Marib, the Saudi-led coalition’s last bastion in northern Yemen, is an “impenetrable wall,” said Yemen’s puppet government’s foreign minister.
The Houthis (Ansar Allah), who seized the capital Sanaa in 2014, have intensified their fight for Marib this year, but have come under heavy bombardment from the Saudi-led military coalition, and still their offensive continues.
Meanwhile, on November 20th the Iran-aligned Houthi movement said it had fired 14 drones at several Saudi Arabian cities, including at Saudi Aramco facilities.
The Houthi military spokesman Yahya Saree said that the group had attacked Aramco’s refineries in Jeddah as well as military targets in Riyadh, Jeddah, Abha, Jizan and Najran.
Curiously, the Ansar Allah statement mentioned the wrong name for the international airport in Jeddah and the wrong location for the King Khalid base, saying it was in Riyadh when it is actually in the southern part of the kingdom.
The Saudi-led coalition said that it had destroyed three drones launched towards southern Saudi Arabia and a fourth over Yemen. It said the group “failed to launch two ballistic missiles” and that they fell inside Yemen.
Riyadh’s forces also responded, by attacking 13 targets in Yemen. The operation hit weapons depots, air defense systems and drones’ communication systems in Sanaa, Saada, and Marib provinces, the coalition said.
In addition to Marib, al-Hudaydah and Taiz are becoming increasingly volatile points.

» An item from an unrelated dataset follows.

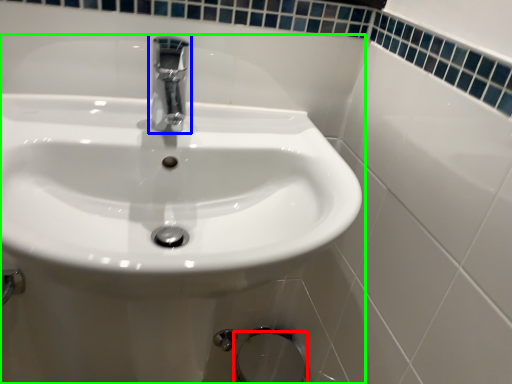
Question: Which object is the farthest from bidet (highlighted by a red box)? Choose among these: tap (highlighted by a blue box) or sink (highlighted by a green box).

Choices:
 (A) tap
 (B) sink

Answer: (A)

Earlier, the Saudi-led coalition partially withdrew from the port city to redeploy forces and likely to support the fight for the central city of Marib. It is quite possible that this is part of a larger plan to attempt and stretch Houthi forces and resources in defending and attacking several locations.
On November 21, Saudi-backed forces managed to expel the Houthis from the district of Hays, some 100 km to the south of the al-Hudaydah provincial center.
Saudi-backed forces also advanced in the districts of al-Jarrahi and Jabal Ra’s. At the same time they managed to secure some positions in the district of Maqbanah in the nearby province of Taiz.
The coalition claims that the decision to withdraw from al-Hudaydah was the result of the Houthis’ repeated violations of the UN-brokered ceasefire and the group’s control over several Red Sea ports, including that of al-Hudaydah, but it is obvious that supporting Marib was the main reason.
Saudi-backed forces kicked off a military operation in the central province of Shabwah on November 20, just to pressure the Houthis.
Clashes around Marib and other locations throughout Yemen are likely to intensify before the end of the year, as the increased activity on both sides is more than evident. The Houthis appear to have the upper hand, but no crushing blow of any sort has been dealt to the Saudi-led coalition.